Feb. 28 (Wednesday), 5 p.m.
    The week will start off with an opening ceremony on Wednesday, Feb. 28, at 5 p.m. on the Wagner Oval, featuring food, art and music provided by El Centro de Hospitalidad.
    At 6 p.m., the program will move indoors to Wagner’s Spiro Hall, Room 2, for an hour with speaker Deepa Fernandes, the host of WBAI radio’s “Wake-Up Call” morning program. Fernandes will be talking about her new book, “Targeted: Homeland Security and the Business of Immigration.” Community members and students — including those from Wagner’s departments of Education, Political Science and History who have been studying immigration — will ask questions and share their experiences.

Feb. 28 – March 7, outdoor art installation
    An outdoor art installation will be featured all week on the Wagner College campus, beginning on Feb. 28 and ending March 7. The exhibition, modeled on Christo and Jeanne-Claude’s “The Gates,” will consist of over 25 sheets hung along five walkways throughout the Wagner campus.
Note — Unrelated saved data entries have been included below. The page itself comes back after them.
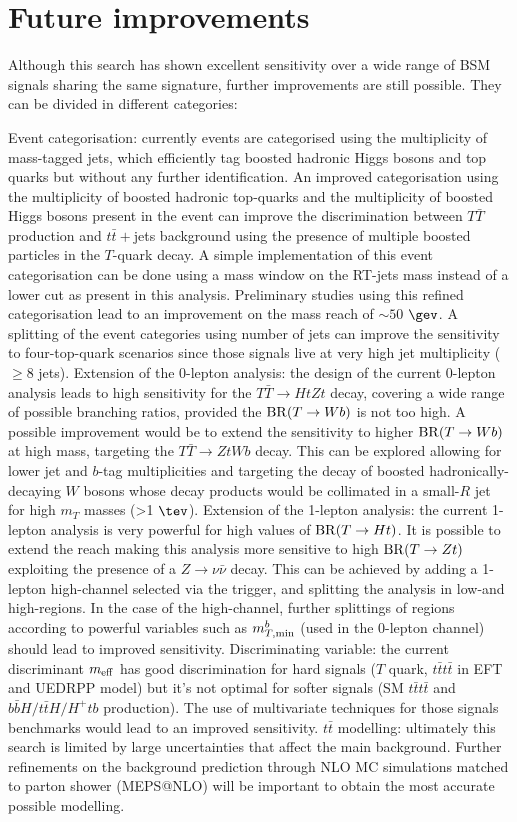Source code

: \section{Future improvements}
\label{chp:VLQ:sec:improvemente}
Although this search has shown excellent sensitivity over a wide range of BSM signals sharing the same signature, further improvements are still possible. They can be divided in different categories:

\bi
\ib Event categorisation: currently events are categorised using the multiplicity of mass-tagged jets, which efficiently tag boosted hadronic Higgs bosons and top quarks but without any further identification. An improved categorisation using the multiplicity of boosted hadronic top-quarks and the multiplicity of boosted Higgs bosons present in the event can improve the discrimination between $T\bar{T}$ production and $t\bar{t}+$jets background using the presence of multiple boosted particles in the $T$-quark decay. A simple implementation of this event categorisation can be done using a mass window on the RT-jets mass instead of a lower cut as present in this analysis. Preliminary studies using this refined categorisation lead to an improvement on the mass reach of $\sim50$ $\gev$. A splitting of the event categories using number of jets can improve the sensitivity to four-top-quark scenarios since those signals live at very high jet multiplicity ($\ge8$ jets). 
\ib Extension of the 0-lepton analysis: the design of the current 0-lepton analysis leads to high sensitivity for the $T\bar{T} \to HtZt$ decay, covering a wide range of possible branching ratios, provided the ${\rm BR}(T\to Wb)$ is not too high. A possible improvement would be to extend the sensitivity to higher ${\rm BR}(T\to Wb)$ at high mass, targeting the $T\bar{T} \to ZtWb$ decay.
This can be explored allowing for lower jet and $b$-tag multiplicities and targeting the decay of boosted hadronically-decaying $W$ bosons whose decay products would be collimated in a small-$R$ jet for high $m_{T}$ masses (>1 $\tev$).  
\ib Extension of the 1-lepton analysis: the current 1-lepton analysis is very powerful for high values of ${\rm BR}(T\to Ht)$. It is possible to extend the reach making this analysis more sensitive to high ${\rm BR}(T\to Zt)$ exploiting the presence of a $Z \to \nu \bar{\nu}$ decay. This can be achieved by adding a 1-lepton high-\MET channel selected via the \MET trigger, and splitting the analysis in low-\MET and high-\MET regions. In the case of the high-\MET channel, further splittings of regions according to powerful variables such as $m_{T,{\rm min}}^{b}$ (used in the 0-lepton channel) should lead to improved sensitivity.
\ib Discriminating variable: the current discriminant $m_{\rm eff}$ has good discrimination for hard signals ($T$ quark, $t\bar{t}t\bar{t}$ in EFT and UEDRPP model) but it's not optimal for softer signals (SM $t\bar{t}t\bar{t}$ and $b\bar{b}H/t\bar{t}H/H^{+}tb$ production). The use of multivariate techniques for those signals benchmarks would lead to an improved sensitivity.
\ib $t\bar{t}$ modelling: ultimately this search is limited by large uncertainties that affect the main background. Further refinements on the background prediction through NLO MC simulations matched to parton shower (MEPS@NLO) will be important to obtain the most accurate possible modelling.
\ei
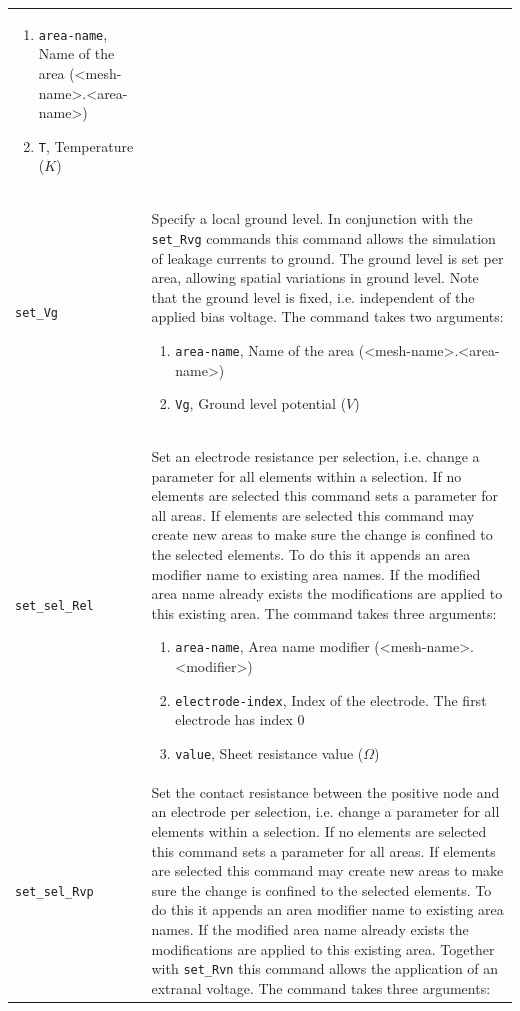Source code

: \documentclass[noshowpacs,preprintnumbers,amsmath,amssymb, letter]{revtex4}
\begin{document}
\begin{longtable}{p{}p{}}
\begin{enumerate}
\item \texttt{area-name}, Name of the area (\textless mesh-name\textgreater .\textless area-name\textgreater )
\item \texttt{T}, Temperature ($K$)
\end{enumerate}\\
\texttt{set\_Vg}	&  Specify a local ground level. In conjunction with the \texttt{set\_Rvg} commands this command allows the simulation of leakage currents to ground. The ground level is set per area, allowing spatial variations in ground level. Note that the ground level is fixed, i.e. independent of the applied bias voltage. The command takes two arguments:
\begin{enumerate}
\item \texttt{area-name}, Name of the area (\textless mesh-name\textgreater .\textless area-name\textgreater )
\item \texttt{Vg}, Ground level potential ($V$)
\end{enumerate}\\
\texttt{set\_sel\_Rel}	&  Set an electrode resistance per selection, i.e. change a parameter for all elements within a selection. If no elements are selected this command sets a parameter for all areas. If elements are selected this command may create new areas to make sure the change is confined to the selected elements. To do this it appends an area modifier name to existing area names. If the modified area name already exists the modifications are applied to this existing area. The command takes three arguments:
\begin{enumerate}
\item \texttt{area-name}, Area name modifier (\textless mesh-name\textgreater .\textless modifier\textgreater )
\item \texttt{electrode-index}, Index of the electrode. The first electrode has index 0
\item \texttt{value}, Sheet resistance value ($\Omega$)
\end{enumerate}\\
\texttt{set\_sel\_Rvp}	&  Set the contact resistance between the positive node and an electrode per selection, i.e. change a parameter for all elements within a selection. If no elements are selected this command sets a parameter for all areas. If elements are selected this command may create new areas to make sure the change is confined to the selected elements. To do this it appends an area modifier name to existing area names. If the modified area name already exists the modifications are applied to this existing area. Together with \texttt{set\_Rvn} this command allows the application of an extranal voltage. The command takes three arguments:

\end{longtable}
\end{document}
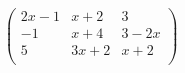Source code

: \documentclass[printbox]{BHCexam}
\begin{document}

   

  
   


      $\left(                 %
        \begin{array}{ccc}   %
          2x-1 & x+2 & 3\\  %
          -1 & x+4 & 3-2x\\  %
          5 & 3x+2 & x+2\\ 
        \end{array}
      \right)$                 %
\end{document}
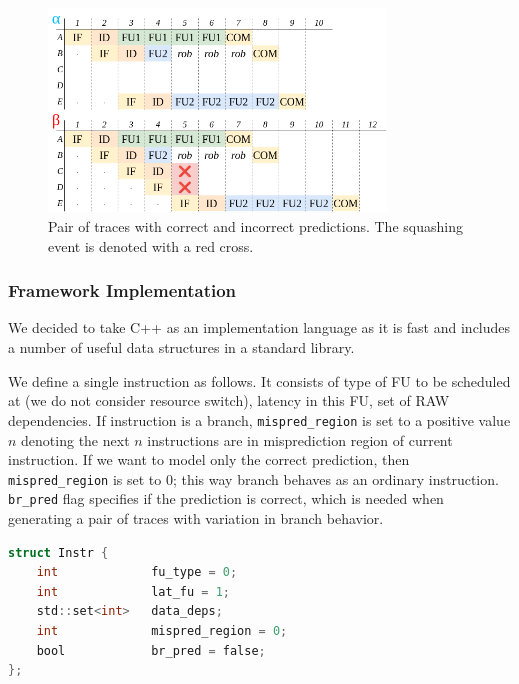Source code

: \begin{figure}[H]
	\centering
	\includegraphics[width=0.8\textwidth]{figures/mispred-intro.png}
	\caption{Pair of traces with correct and incorrect predictions. The squashing event is denoted with a red cross.}
	\label{fig:mispred-intro}
\end{figure}



\subsubsection{Framework Implementation}

We decided to take C++ \cite{stroustrup_c_2015} as an implementation language as it is fast and includes a number of useful data structures in a standard library.


We define a single instruction as follows. It consists of type of FU to be scheduled at (we do not consider resource switch), latency in this FU, set of RAW dependencies. If instruction is a branch, \texttt{mispred\_region} is set to a positive value $n$ denoting the next $n$ instructions are in misprediction region of current instruction. If we want to model only the correct prediction, then \texttt{mispred\_region} is set to 0; this way branch behaves as an ordinary instruction. \texttt{br\_pred} flag specifies if the prediction is correct, which is needed when generating a pair of traces with variation in branch behavior.

\begin{lstlisting}[language=C]
struct Instr {
    int 			fu_type = 0;
    int 			lat_fu = 1;
    std::set<int> 	data_deps;
    int 			mispred_region = 0;
    bool 			br_pred = false;
};
\end{lstlisting}

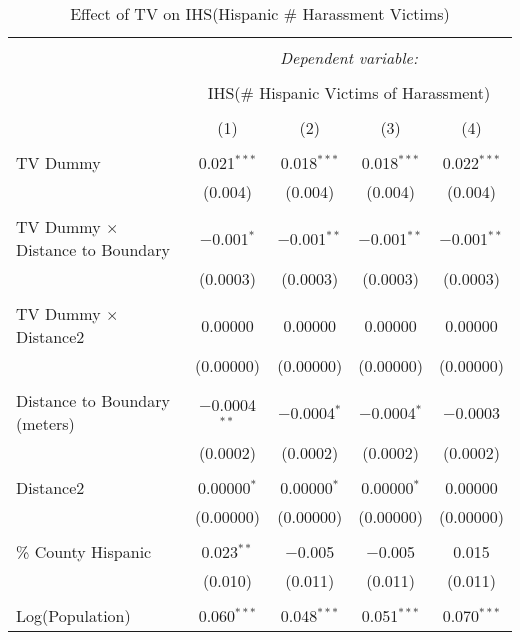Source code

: 
\begin{table}[!htbp] \centering 
  \caption{Effect of TV on IHS(Hispanic \# Harassment Victims)} 
  \label{} 
\begin{tabular}{@{\extracolsep{-2pt}}lcccc} 
\\[-1.8ex]\hline 
\hline \\[-1.8ex] 
 & \multicolumn{4}{c}{\textit{Dependent variable:}} \\ 
\cline{2-5} 
\\[-1.8ex] & \multicolumn{4}{c}{IHS(\# Hispanic Victims of Harassment)} \\ 
\\[-1.8ex] & (1) & (2) & (3) & (4)\\ 
\hline \\[-1.8ex] 
 TV Dummy & 0.021$^{***}$ & 0.018$^{***}$ & 0.018$^{***}$ & 0.022$^{***}$ \\ 
  & (0.004) & (0.004) & (0.004) & (0.004) \\ 
  & & & & \\ 
 TV Dummy $\times$ Distance to Boundary & $-$0.001$^{*}$ & $-$0.001$^{**}$ & $-$0.001$^{**}$ & $-$0.001$^{**}$ \\ 
  & (0.0003) & (0.0003) & (0.0003) & (0.0003) \\ 
  & & & & \\ 
 TV Dummy $\times$ Distance2 & 0.00000 & 0.00000 & 0.00000 & 0.00000 \\ 
  & (0.00000) & (0.00000) & (0.00000) & (0.00000) \\ 
  & & & & \\ 
 Distance to Boundary (meters) & $-$0.0004$^{**}$ & $-$0.0004$^{*}$ & $-$0.0004$^{*}$ & $-$0.0003 \\ 
  & (0.0002) & (0.0002) & (0.0002) & (0.0002) \\ 
  & & & & \\ 
 Distance2 & 0.00000$^{*}$ & 0.00000$^{*}$ & 0.00000$^{*}$ & 0.00000 \\ 
  & (0.00000) & (0.00000) & (0.00000) & (0.00000) \\ 
  & & & & \\ 
 \% County Hispanic & 0.023$^{**}$ & $-$0.005 & $-$0.005 & 0.015 \\ 
  & (0.010) & (0.011) & (0.011) & (0.011) \\ 
  & & & & \\ 
 Log(Population) & 0.060$^{***}$ & 0.048$^{***}$ & 0.051$^{***}$ & 0.070$^{***}$ \\ 

\end{tabular}
\end{table}
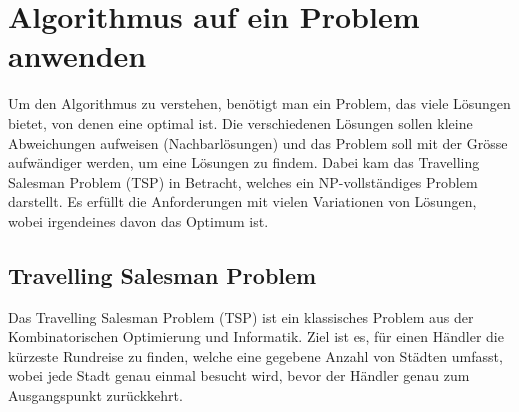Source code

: %
%
%
%
\section{Algorithmus auf ein Problem anwenden
\label{variationsprinzip_algorithmen:section:find_problem}}
Um den Algorithmus zu verstehen, benötigt man ein Problem, das 
viele Lösungen bietet, von denen eine optimal ist. Die verschiedenen 
Lösungen sollen kleine Abweichungen aufweisen (Nachbarlösungen) 
und das Problem soll mit der Grösse aufwändiger werden, um eine 
Lösungen zu findem. Dabei kam das Travelling Salesman Problem (TSP) 
in Betracht, welches ein NP-vollständiges Problem darstellt. Es 
erfüllt die Anforderungen mit vielen Variationen von Lösungen, wobei
irgendeines davon das Optimum ist.

\subsection{Travelling Salesman Problem
\label{variationsprinzip_algorithmen:section:tsp}}
Das Travelling Salesman Problem (TSP) ist ein klassisches Problem 
aus der Kombinatorischen Optimierung und Informatik. Ziel ist es, 
für einen Händler die kürzeste Rundreise zu finden, welche eine 
gegebene Anzahl von Städten umfasst, wobei jede Stadt 
genau einmal besucht wird, bevor der Händler genau zum Ausgangspunkt 
zurückkehrt. 

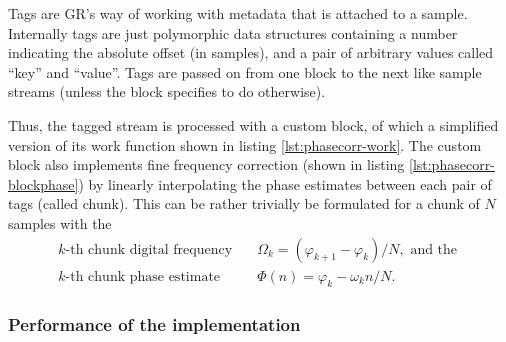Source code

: Tags are GR's way of working with metadata that is attached to a sample. Internally tags are just polymorphic data structures containing a number indicating the absolute offset (in samples), and a pair of arbitrary values called ``key'' and ``value''. Tags are passed on from one block to the next like sample streams (unless the block specifies to do otherwise).

Thus, the tagged stream is processed with a custom block, of which a simplified version of its work function shown in listing \ref{lst:phasecorr-work}. The custom block also implements fine frequency correction (shown in listing \ref{lst:phasecorr-blockphase}) by linearly interpolating the phase estimates between each pair of tags (called chunk). This can be rather trivially be formulated for a chunk of \(N\) samples with the
\begin{subequations}
	\begin{align}
		k\text{-th chunk digital frequency} \quad  & \Omega_k = (\varphi_{k+1} - \varphi_k) / N, \text{ and the }\\
		k\text{-th chunk phase estimate} \quad & \Phi(n) = \varphi_k - \omega_k n/N.
	\end{align}
\end{subequations}

\subsubsection{Performance of the implementation}\label{sec:preforming-implementation}

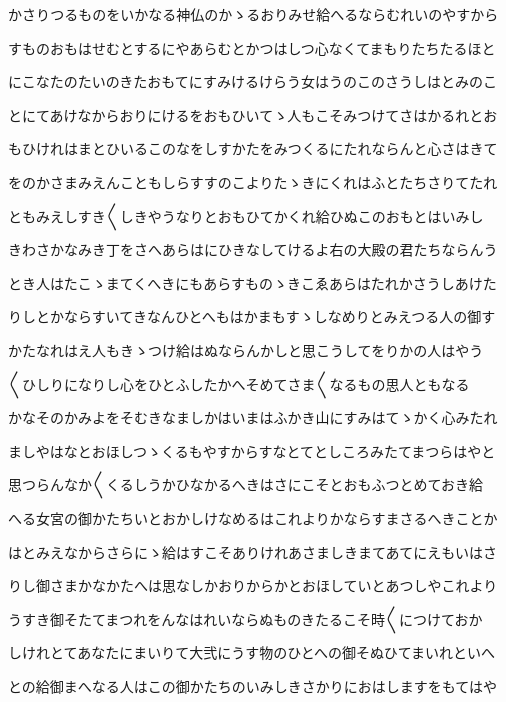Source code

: \documentclass[a4paper,11pt,landscape]{ltjtarticle}
\begin{document}
\par\medskip
かさりつるものをいかなる神仏のかゝるおりみせ給へるならむれいのやすから
\par\medskip
すものおもはせむとするにやあらむとかつはしつ心なくてまもりたちたるほと
\par\medskip
にこなたのたいのきたおもてにすみけるけらう女はうのこのさうしはとみのこ
\par\medskip
とにてあけなからおりにけるをおもひいてゝ人もこそみつけてさはかるれとお
\par\medskip
もひけれはまとひいるこのなをしすかたをみつくるにたれならんと心さはきて
\par\medskip
をのかさまみえんこともしらすすのこよりたゝきにくれはふとたちさりてたれ
\par\medskip
ともみえしすき〱しきやうなりとおもひてかくれ給ひぬこのおもとはいみし
\par\medskip
きわさかなみき丁をさへあらはにひきなしてけるよ右の大殿の君たちならんう
\par\medskip
とき人はたこゝまてくへきにもあらすものゝきこゑあらはたれかさうしあけた
\par\medskip
りしとかならすいてきなんひとへもはかまもすゝしなめりとみえつる人の御す
\par\medskip
かたなれはえ人もきゝつけ給はぬならんかしと思こうしてをりかの人はやう
\par\medskip
〱ひしりになりし心をひとふしたかへそめてさま〱なるもの思人ともなる
\par\medskip
かなそのかみよをそむきなましかはいまはふかき山にすみはてゝかく心みたれ
\par\medskip
ましやはなとおほしつゝくるもやすからすなとてとしころみたてまつらはやと
\par\medskip
思つらんなか〱くるしうかひなかるへきはさにこそとおもふつとめておき給
\par\medskip
へる女宮の御かたちいとおかしけなめるはこれよりかならすまさるへきことか
\par\medskip
はとみえなからさらにゝ給はすこそありけれあさましきまてあてにえもいはさ
\par\medskip
りし御さまかなかたへは思なしかおりからかとおほしていとあつしやこれより
\par\medskip
うすき御そたてまつれをんなはれいならぬものきたるこそ時〱につけておか
\par\medskip
しけれとてあなたにまいりて大弐にうす物のひとへの御そぬひてまいれといへ
\par\medskip
との給御まへなる人はこの御かたちのいみしきさかりにおはしますをもてはや
\par\medskip
\end{document}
Panels of the installation will be painted by students. The exhibition, as a whole, will be evocative of the wall being built along the border between the United States and Mexico. A similarly provocative piece is being planned simultaneously to be exhibited at Elon College, North Carolina.

March 3 (Saturday), Clifton clean-up
    On March 3, from 10 a.m. to 3 p.m., Wagner College students will join community members in cleaning up a lot adjacent to the African Refuge Center, 185 Park Hill Ave., in Staten Island’s Clifton neighborhood, for a future garden project. The African Refuge Center is located in the heart of Staten Island’s Liberian community, which is the largest community of Liberians in the world outside Liberia itself.
    An after-school literacy program at the center, staffed by Wagner students and sponsored by the International Rescue Committee, began six months ago. The current program builds on an earlier Wagner College literacy initiative at nearby P.S. 57 that dramatically improved the school’s third-grade reading scores.

March 7 (Wednesday), 6 p.m.
    The week of immigration-related events at Wagner College will wrap up on Wednesday, March 7, at 6 p.m. with a student debate in Spiro Hall, Room 2. Students will debate both sides of the “guest worker” concept and the U.S./Mexico wall. Students participating in the debate, both Republican and Democrat, will prepare their debate points in response to the guest-worker program articulated by President Bush in his 2007 State of the Union address.
    The debate is part of a larger program on six college campuses organized by “Debate for Democracy,” a pilot project initiated last year by Project Pericles. “D4D,” as the project is also known, will hold a faculty/student conference on the Wagner College campus over the weekend following the debate, March 10 and 11.
    The public is invited to attend all of the events planned for the week of Feb. 28 through March 7 at Wagner College.